CLOSER !!!! WAYYYY CLOSER.....the cfl's are fine but could be 2-3" away...as for 70w HPS's,try 10"..hold the back of your hand toward the light but right over the plant....if your hand does not get hot , then the plants are ok...at 2-1/2 feet, the plants are only getting about 100 lumens per sq foot


----------



## DomsChron (Oct 25, 2008)

*Keep 70 watters I'd say about 12-15 inches away. If you see burn, or feel too much heat at the top of your plants, move it 2 inches up.

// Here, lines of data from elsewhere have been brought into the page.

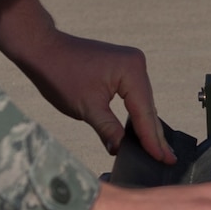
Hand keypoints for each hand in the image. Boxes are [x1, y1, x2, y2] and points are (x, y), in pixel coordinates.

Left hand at [16, 29, 174, 163]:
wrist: (43, 50)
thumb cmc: (60, 74)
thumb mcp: (87, 109)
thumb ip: (108, 130)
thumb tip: (122, 151)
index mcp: (131, 70)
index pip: (144, 112)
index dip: (152, 139)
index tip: (163, 159)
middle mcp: (136, 63)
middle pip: (148, 107)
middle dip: (154, 135)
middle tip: (168, 160)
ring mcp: (130, 64)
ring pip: (142, 102)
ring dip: (146, 126)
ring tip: (158, 151)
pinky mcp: (122, 67)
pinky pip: (134, 96)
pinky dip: (136, 114)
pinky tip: (142, 132)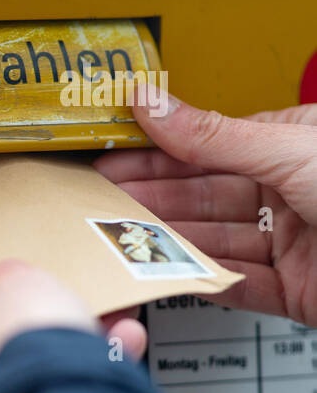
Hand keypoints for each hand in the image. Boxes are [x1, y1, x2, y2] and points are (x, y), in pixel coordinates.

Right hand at [95, 98, 316, 322]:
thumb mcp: (287, 150)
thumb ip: (210, 135)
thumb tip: (149, 100)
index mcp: (294, 146)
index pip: (209, 147)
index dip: (156, 153)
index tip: (108, 158)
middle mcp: (292, 193)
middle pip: (205, 196)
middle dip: (151, 199)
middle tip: (96, 202)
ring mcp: (293, 243)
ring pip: (215, 240)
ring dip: (168, 239)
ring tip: (120, 238)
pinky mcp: (297, 292)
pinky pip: (238, 284)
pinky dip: (203, 280)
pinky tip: (168, 272)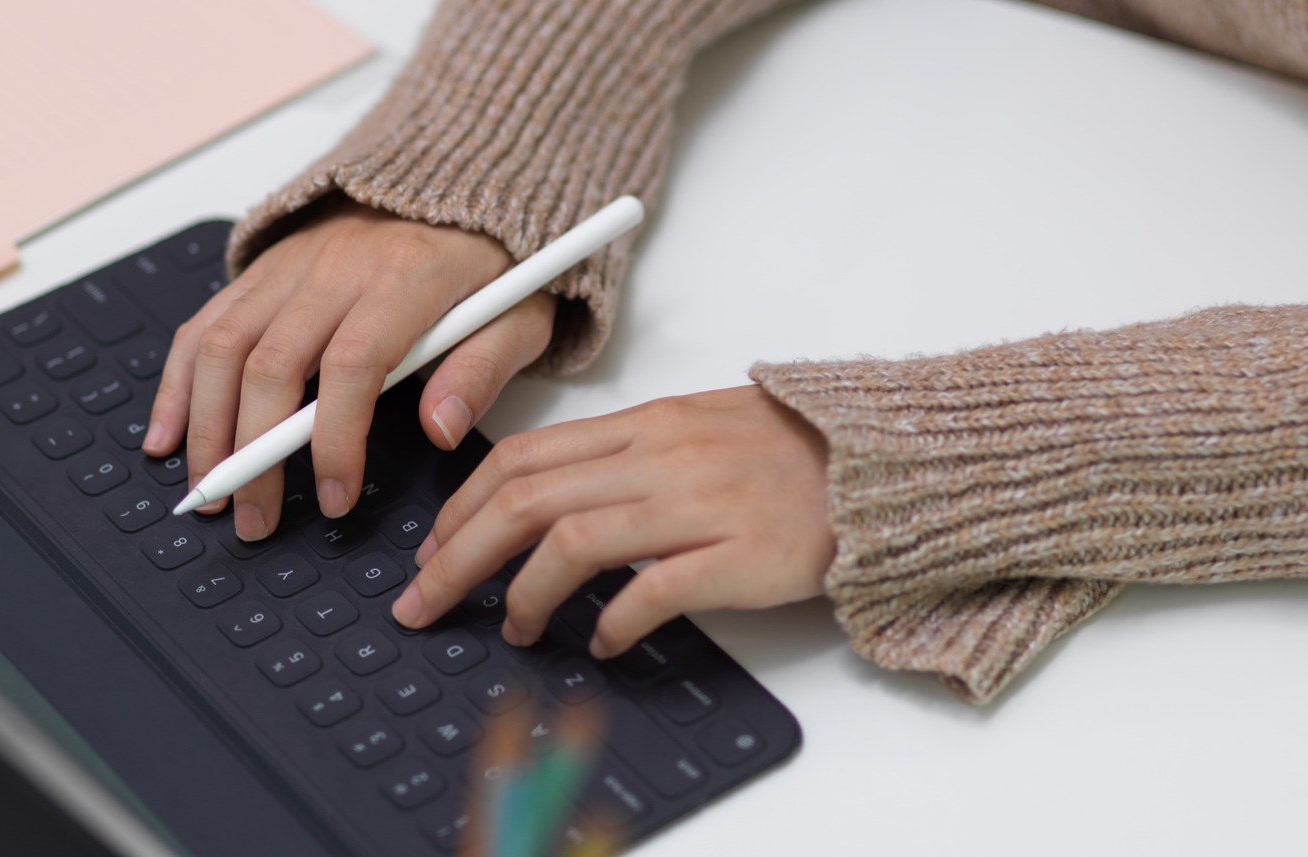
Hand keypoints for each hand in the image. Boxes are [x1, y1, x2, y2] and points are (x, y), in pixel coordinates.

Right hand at [144, 199, 551, 539]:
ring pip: (222, 344)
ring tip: (208, 492)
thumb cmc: (489, 262)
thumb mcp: (520, 313)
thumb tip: (439, 429)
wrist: (455, 179)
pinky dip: (177, 382)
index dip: (336, 440)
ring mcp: (290, 264)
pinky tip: (167, 436)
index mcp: (406, 277)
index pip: (352, 365)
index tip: (337, 498)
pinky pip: (204, 323)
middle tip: (255, 520)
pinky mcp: (261, 269)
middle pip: (270, 362)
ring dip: (205, 426)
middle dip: (253, 453)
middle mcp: (335, 266)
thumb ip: (484, 369)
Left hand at [392, 385, 836, 658]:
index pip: (523, 457)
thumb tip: (547, 500)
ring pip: (574, 538)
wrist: (884, 461)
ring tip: (512, 628)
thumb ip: (623, 457)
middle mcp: (661, 456)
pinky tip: (599, 641)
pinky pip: (654, 588)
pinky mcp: (738, 554)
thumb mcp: (694, 428)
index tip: (432, 548)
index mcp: (645, 423)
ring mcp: (699, 504)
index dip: (461, 507)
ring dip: (524, 592)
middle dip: (458, 556)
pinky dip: (613, 619)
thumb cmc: (790, 452)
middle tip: (424, 602)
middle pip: (526, 499)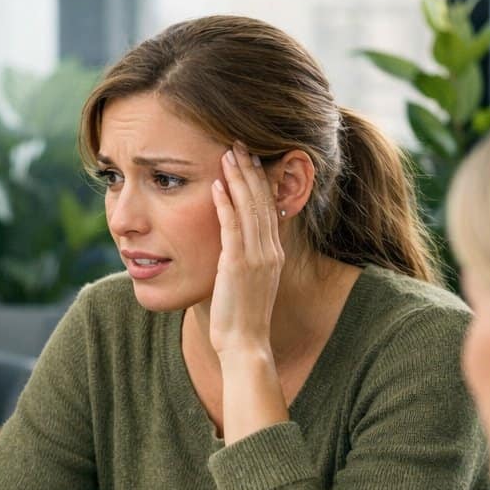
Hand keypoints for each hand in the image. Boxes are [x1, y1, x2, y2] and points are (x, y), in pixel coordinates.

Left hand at [208, 143, 284, 358]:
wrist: (245, 345)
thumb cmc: (240, 319)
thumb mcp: (247, 283)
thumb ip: (242, 261)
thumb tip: (230, 249)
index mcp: (273, 253)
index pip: (269, 208)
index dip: (260, 181)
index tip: (250, 159)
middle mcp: (270, 251)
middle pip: (262, 200)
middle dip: (250, 170)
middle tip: (239, 143)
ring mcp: (256, 258)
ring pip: (249, 208)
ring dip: (238, 178)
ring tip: (228, 153)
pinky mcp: (238, 266)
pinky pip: (233, 228)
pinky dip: (225, 204)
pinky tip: (216, 185)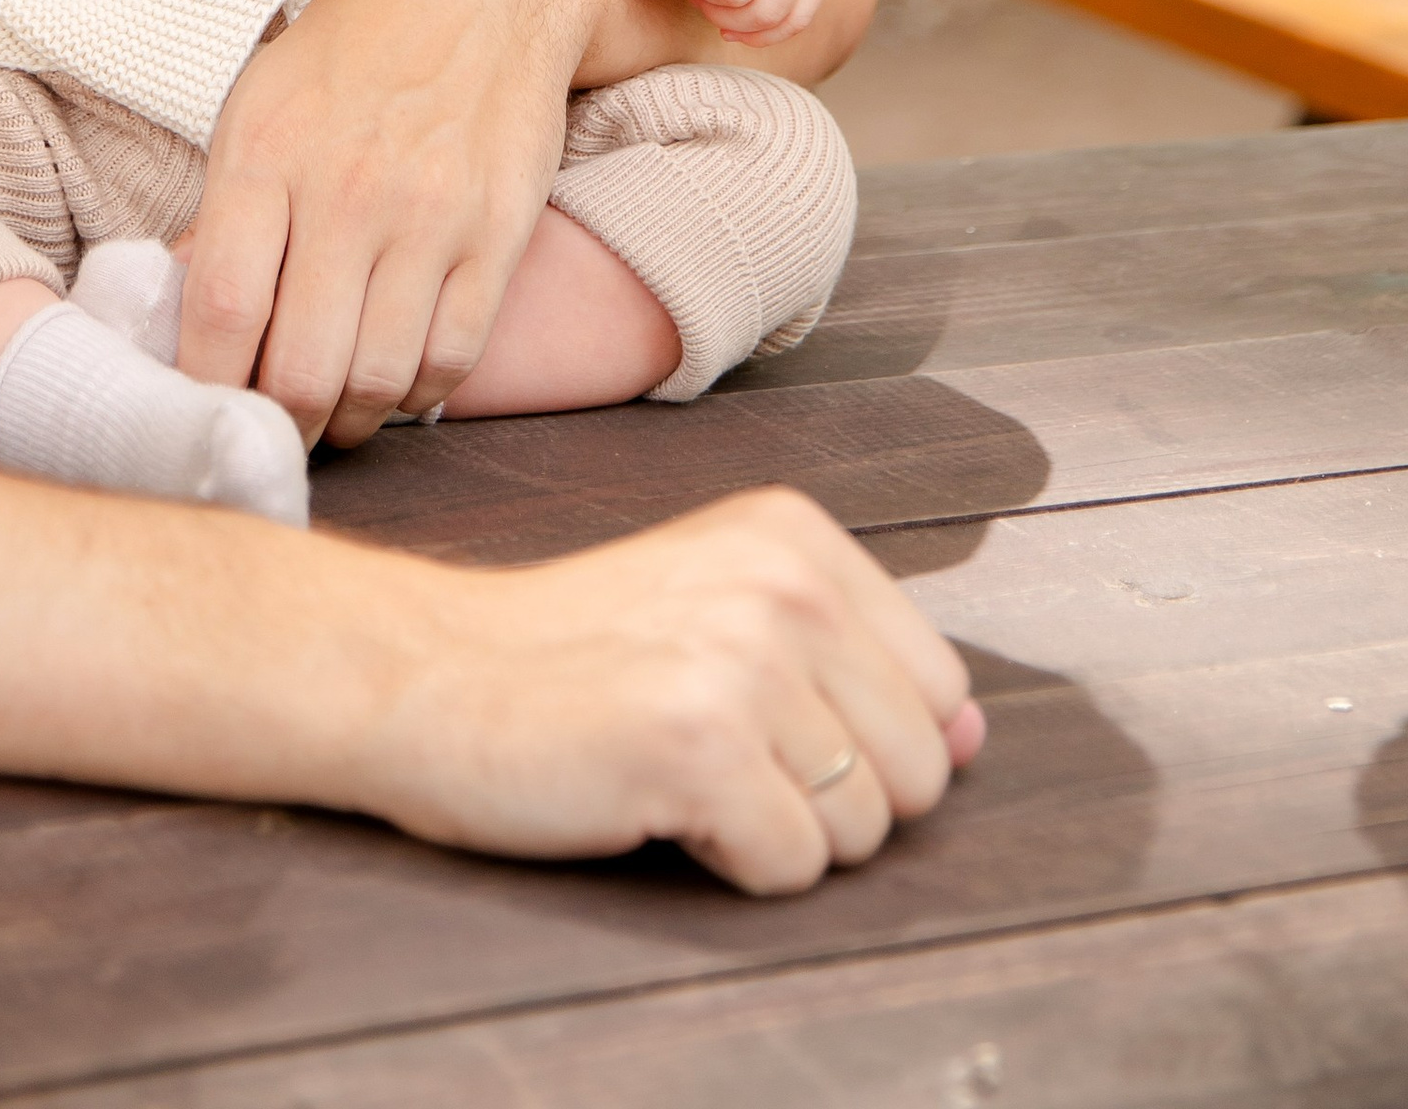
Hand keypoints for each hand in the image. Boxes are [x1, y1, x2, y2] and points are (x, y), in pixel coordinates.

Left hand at [181, 0, 606, 447]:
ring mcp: (430, 216)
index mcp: (267, 153)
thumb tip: (182, 310)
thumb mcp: (260, 101)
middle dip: (278, 421)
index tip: (204, 404)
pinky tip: (395, 380)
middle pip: (300, 367)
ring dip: (346, 420)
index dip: (205, 383)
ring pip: (378, 379)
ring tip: (331, 411)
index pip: (221, 309)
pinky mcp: (497, 233)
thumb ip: (223, 210)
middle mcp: (347, 190)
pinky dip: (417, 394)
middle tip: (271, 424)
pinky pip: (453, 357)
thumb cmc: (354, 48)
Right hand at [375, 488, 985, 887]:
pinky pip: (793, 871)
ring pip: (863, 831)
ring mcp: (743, 659)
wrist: (431, 675)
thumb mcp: (723, 609)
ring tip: (685, 772)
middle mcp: (783, 583)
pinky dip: (730, 864)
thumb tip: (976, 736)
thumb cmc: (574, 654)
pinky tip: (656, 801)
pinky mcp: (698, 745)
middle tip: (718, 754)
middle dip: (831, 798)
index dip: (863, 739)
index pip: (940, 690)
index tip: (766, 720)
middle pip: (919, 771)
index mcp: (797, 536)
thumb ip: (858, 662)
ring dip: (778, 832)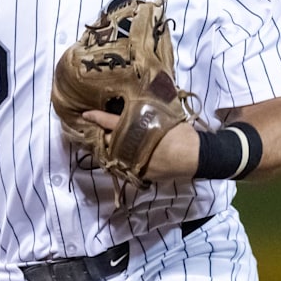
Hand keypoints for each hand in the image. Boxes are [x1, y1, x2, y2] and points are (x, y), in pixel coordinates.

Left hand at [81, 110, 198, 180]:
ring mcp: (135, 162)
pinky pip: (126, 167)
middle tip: (99, 132)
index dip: (96, 117)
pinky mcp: (141, 174)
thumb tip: (140, 107)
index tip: (85, 115)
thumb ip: (148, 114)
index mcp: (136, 129)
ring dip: (111, 150)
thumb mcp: (164, 116)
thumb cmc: (181, 133)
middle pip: (108, 141)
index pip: (110, 122)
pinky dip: (124, 161)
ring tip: (110, 145)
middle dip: (102, 137)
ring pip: (115, 156)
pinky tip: (127, 157)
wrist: (195, 155)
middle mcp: (131, 147)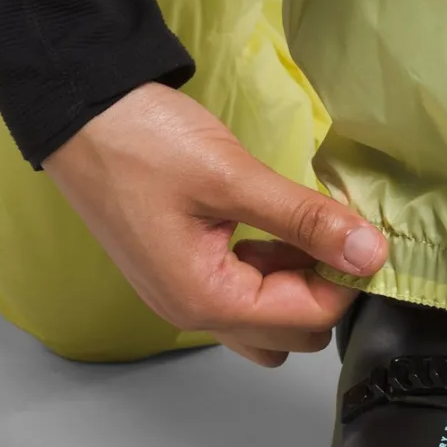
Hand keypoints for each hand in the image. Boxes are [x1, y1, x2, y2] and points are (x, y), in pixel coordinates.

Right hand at [44, 83, 386, 366]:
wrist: (76, 111)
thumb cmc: (142, 141)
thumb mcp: (231, 176)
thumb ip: (305, 219)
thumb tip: (370, 253)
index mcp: (204, 300)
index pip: (309, 320)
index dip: (346, 281)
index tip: (364, 234)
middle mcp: (193, 313)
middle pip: (292, 334)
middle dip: (324, 287)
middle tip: (332, 228)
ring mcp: (183, 295)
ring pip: (268, 321)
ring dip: (296, 282)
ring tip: (300, 223)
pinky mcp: (181, 272)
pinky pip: (243, 295)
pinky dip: (270, 269)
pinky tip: (272, 224)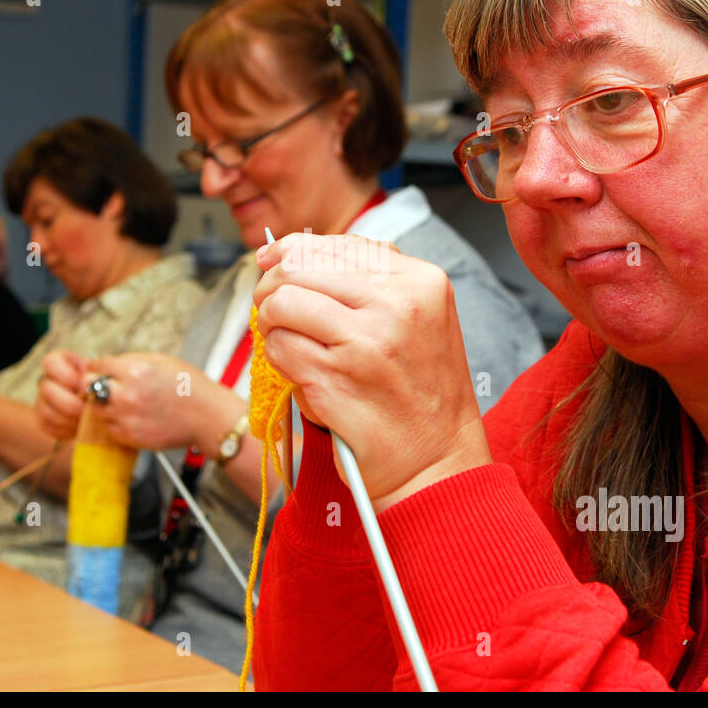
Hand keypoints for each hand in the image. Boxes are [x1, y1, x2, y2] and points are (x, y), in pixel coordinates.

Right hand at [35, 349, 90, 439]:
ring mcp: (42, 401)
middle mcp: (47, 380)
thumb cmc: (99, 386)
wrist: (94, 406)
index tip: (82, 385)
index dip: (66, 376)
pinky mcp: (42, 420)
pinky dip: (64, 430)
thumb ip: (95, 373)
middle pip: (46, 389)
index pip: (50, 363)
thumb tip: (95, 376)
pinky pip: (47, 426)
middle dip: (70, 403)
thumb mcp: (99, 374)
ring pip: (47, 411)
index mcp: (58, 363)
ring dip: (68, 419)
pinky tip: (77, 429)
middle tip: (86, 410)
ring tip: (84, 421)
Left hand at [36, 348, 236, 449]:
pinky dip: (115, 422)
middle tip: (104, 386)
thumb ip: (130, 362)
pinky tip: (132, 417)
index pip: (96, 365)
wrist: (207, 417)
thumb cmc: (188, 386)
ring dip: (104, 405)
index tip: (101, 370)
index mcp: (134, 370)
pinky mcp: (130, 436)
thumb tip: (105, 365)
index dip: (98, 366)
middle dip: (93, 384)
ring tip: (123, 403)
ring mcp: (126, 417)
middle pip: (87, 387)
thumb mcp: (160, 361)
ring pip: (95, 409)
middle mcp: (126, 394)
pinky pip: (109, 428)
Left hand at [253, 233, 489, 509]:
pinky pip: (279, 348)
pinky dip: (279, 360)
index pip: (336, 245)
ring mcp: (364, 343)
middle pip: (300, 267)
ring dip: (272, 323)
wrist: (436, 462)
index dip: (292, 249)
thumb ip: (369, 282)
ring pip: (282, 303)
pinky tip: (303, 375)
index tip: (271, 260)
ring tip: (289, 342)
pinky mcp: (334, 379)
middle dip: (273, 285)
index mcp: (421, 283)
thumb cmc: (421, 395)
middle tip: (271, 307)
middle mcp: (397, 306)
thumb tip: (292, 252)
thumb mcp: (418, 320)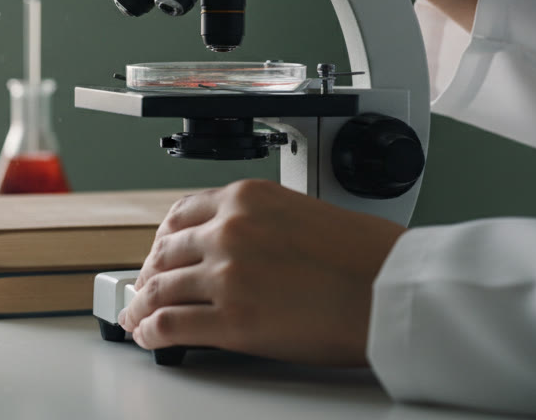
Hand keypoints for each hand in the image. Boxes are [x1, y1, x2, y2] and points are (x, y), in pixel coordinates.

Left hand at [117, 179, 403, 365]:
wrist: (398, 290)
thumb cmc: (369, 256)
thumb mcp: (301, 214)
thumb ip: (258, 225)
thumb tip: (233, 249)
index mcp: (245, 198)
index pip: (180, 215)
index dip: (162, 240)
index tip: (159, 253)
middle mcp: (229, 230)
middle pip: (166, 253)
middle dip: (150, 274)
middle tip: (144, 289)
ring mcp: (226, 274)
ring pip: (161, 289)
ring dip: (142, 307)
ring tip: (137, 318)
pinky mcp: (231, 319)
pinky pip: (171, 325)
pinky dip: (151, 332)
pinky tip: (148, 337)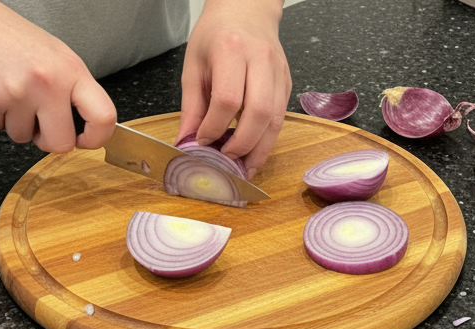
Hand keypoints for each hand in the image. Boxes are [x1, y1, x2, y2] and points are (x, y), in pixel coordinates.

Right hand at [0, 0, 115, 150]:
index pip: (103, 117)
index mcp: (71, 71)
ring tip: (15, 95)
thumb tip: (87, 129)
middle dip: (50, 139)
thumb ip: (76, 93)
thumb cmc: (17, 40)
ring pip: (23, 137)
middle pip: (61, 144)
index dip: (97, 138)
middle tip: (42, 122)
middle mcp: (47, 82)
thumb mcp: (59, 58)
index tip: (87, 140)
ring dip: (18, 123)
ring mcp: (17, 92)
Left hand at [177, 0, 291, 177]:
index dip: (215, 127)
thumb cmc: (216, 35)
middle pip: (259, 114)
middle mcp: (260, 60)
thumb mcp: (194, 64)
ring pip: (275, 122)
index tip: (203, 141)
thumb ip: (192, 106)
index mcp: (231, 50)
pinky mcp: (287, 85)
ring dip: (260, 150)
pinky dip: (267, 141)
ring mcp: (278, 74)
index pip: (227, 99)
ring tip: (244, 167)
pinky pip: (280, 120)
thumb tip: (187, 141)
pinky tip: (254, 151)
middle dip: (242, 144)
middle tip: (227, 160)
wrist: (246, 11)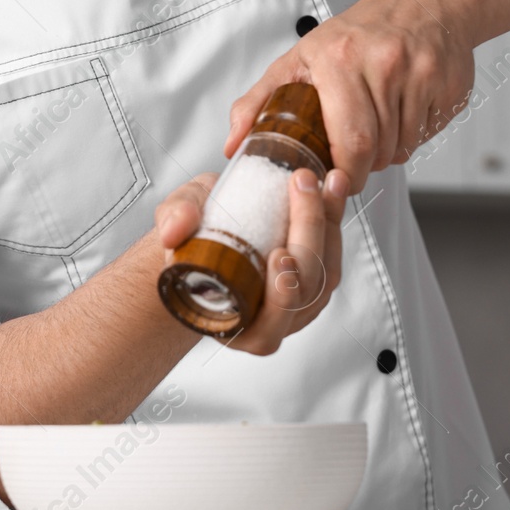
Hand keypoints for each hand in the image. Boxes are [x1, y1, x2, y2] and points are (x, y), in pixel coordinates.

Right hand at [153, 166, 349, 354]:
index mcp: (232, 325)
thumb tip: (175, 229)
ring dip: (329, 225)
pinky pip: (333, 257)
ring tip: (326, 183)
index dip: (279, 297)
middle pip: (303, 291)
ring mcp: (297, 305)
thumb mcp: (173, 222)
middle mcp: (268, 322)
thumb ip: (173, 221)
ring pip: (326, 276)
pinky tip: (333, 190)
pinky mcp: (314, 280)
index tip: (279, 255)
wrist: (199, 234)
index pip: (267, 327)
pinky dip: (335, 222)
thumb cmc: (188, 240)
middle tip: (302, 188)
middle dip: (308, 235)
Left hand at [223, 0, 474, 194]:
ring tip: (376, 125)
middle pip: (378, 149)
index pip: (349, 140)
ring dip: (388, 152)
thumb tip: (233, 143)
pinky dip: (413, 135)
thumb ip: (260, 102)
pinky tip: (402, 112)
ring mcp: (422, 74)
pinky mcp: (450, 86)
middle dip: (364, 167)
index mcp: (340, 59)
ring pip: (404, 146)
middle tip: (354, 160)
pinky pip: (428, 134)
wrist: (420, 2)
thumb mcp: (299, 60)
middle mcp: (385, 63)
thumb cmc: (355, 36)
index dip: (344, 172)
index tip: (335, 179)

Take them cfls out of there, you have an HPS be happy! Don't insult it! It can take care of things on its own, trust me.*


----------



## chris5 (Oct 25, 2008)

The probaly with my HPS lights is that the fixtures are somewhat heavy and have to be screwed in with 3 nice size screws. Im not sure how i could go about postioning these lights so i dont have to spend 20 mins every week raising them. Any ideas? Thanks guys


----------



## The Hemp Goddess (Oct 25, 2008)

chris5 said:
			
		

> The probaly with my HPS lights is that the fixtures are somewhat heavy and have to be screwed in with 3 nice size screws. Im not sure how i could go about postioning these lights so i dont have to spend 20 mins every week raising them. Any ideas? Thanks guys



I have 2 150W HPS that are 6" from the top of my canopy (without any heat/burn issues).  You might want to consider redoing your lights so your ballast is remotely located from your socket.  This makes them easier/lighter to hang and keeps things cooler.

I don't like raising and lowering my 1000W HPS so, I raise and lower my growing containers, which in my case is 5 gal buckets.


----------



## chris5 (Oct 25, 2008)

I think i will find something to raise my plants. Its only on its 2nd day and i have the temp  down perfectly along with reflectix that is reflecting and insulating evrything very well. What do you guys use that is safe to raise your plants? thanks


----------



## slowmo77 (Oct 25, 2008)

i have two 150 watt hps and they're about 6 inches away aswell. i stack pots inside pots untill i have them as high as i want. but i have alot of pots layin around.


----------



## chris5 (Oct 25, 2008)

slowmo77 said:
			
		

> i have two 150 watt hps and they're about 6 inches away aswell. i stack pots inside pots untill i have them as high as i want. but i have alot of pots layin around.


 

I also have (4) 4 foot CFLs running. So for me to get the HPS lights that close would be hard ,but im going to try and get them to about 12 inches away.


----------



## The Hemp Goddess (Oct 25, 2008)

I use 5 gal buckets and milk crates that I use to raise the plants.


----------



## PUFF MONKEY (Oct 25, 2008)

hey chris, i just put pics of a light raising/lowering system up in my industial grow room thread..cost less than $10


----------